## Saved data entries
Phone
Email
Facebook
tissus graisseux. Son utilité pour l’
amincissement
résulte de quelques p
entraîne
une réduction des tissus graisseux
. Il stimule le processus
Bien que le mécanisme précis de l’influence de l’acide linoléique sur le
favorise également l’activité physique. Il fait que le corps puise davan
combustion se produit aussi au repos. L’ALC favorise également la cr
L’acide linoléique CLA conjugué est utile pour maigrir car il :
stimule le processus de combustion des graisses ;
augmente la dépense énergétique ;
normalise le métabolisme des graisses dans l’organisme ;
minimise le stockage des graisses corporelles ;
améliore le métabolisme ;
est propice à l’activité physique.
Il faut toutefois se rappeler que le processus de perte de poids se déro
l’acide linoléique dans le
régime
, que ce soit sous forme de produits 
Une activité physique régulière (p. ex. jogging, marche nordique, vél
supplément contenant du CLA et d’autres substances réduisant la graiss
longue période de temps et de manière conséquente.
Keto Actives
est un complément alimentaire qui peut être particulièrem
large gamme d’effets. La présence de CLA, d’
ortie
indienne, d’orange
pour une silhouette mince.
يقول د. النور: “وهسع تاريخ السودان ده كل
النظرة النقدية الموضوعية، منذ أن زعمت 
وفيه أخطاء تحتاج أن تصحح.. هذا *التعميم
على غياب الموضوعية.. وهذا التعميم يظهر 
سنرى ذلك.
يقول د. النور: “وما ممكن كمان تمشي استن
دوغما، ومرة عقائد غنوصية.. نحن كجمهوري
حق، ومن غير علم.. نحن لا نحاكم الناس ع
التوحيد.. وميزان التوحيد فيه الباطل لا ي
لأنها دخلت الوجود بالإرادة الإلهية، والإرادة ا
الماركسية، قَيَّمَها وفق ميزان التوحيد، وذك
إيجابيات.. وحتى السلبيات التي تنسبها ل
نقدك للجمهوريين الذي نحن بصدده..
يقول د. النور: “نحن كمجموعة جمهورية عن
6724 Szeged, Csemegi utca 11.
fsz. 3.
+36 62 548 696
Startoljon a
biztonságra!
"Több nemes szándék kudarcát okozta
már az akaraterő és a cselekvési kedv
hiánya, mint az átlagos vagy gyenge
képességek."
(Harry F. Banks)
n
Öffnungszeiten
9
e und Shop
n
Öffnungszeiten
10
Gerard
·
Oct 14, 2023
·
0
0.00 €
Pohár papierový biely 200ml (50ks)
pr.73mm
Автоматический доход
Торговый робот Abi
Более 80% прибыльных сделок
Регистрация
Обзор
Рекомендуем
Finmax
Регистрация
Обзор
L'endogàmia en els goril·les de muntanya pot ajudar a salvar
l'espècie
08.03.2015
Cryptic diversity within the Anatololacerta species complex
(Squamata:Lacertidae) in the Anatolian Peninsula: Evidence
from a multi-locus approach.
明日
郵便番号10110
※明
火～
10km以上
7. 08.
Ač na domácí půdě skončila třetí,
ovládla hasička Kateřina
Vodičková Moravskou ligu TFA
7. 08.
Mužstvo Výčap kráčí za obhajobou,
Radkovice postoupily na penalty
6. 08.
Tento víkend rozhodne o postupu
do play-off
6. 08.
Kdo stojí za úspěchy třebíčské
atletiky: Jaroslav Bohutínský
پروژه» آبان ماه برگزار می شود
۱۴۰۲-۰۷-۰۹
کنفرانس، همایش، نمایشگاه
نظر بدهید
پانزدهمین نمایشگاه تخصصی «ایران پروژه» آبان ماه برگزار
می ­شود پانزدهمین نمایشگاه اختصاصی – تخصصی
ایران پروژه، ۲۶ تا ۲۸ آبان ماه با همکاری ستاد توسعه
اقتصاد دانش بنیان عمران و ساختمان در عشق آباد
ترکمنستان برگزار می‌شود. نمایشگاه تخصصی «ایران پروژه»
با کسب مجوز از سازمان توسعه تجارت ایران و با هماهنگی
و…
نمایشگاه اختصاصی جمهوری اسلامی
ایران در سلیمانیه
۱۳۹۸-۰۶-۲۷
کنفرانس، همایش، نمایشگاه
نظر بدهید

## The task
Copy out, from the records above, every line that holds the string "dans".

## Result of the exercise
normalise le métabolisme des graisses dans l’organisme ;
l’acide linoléique dans le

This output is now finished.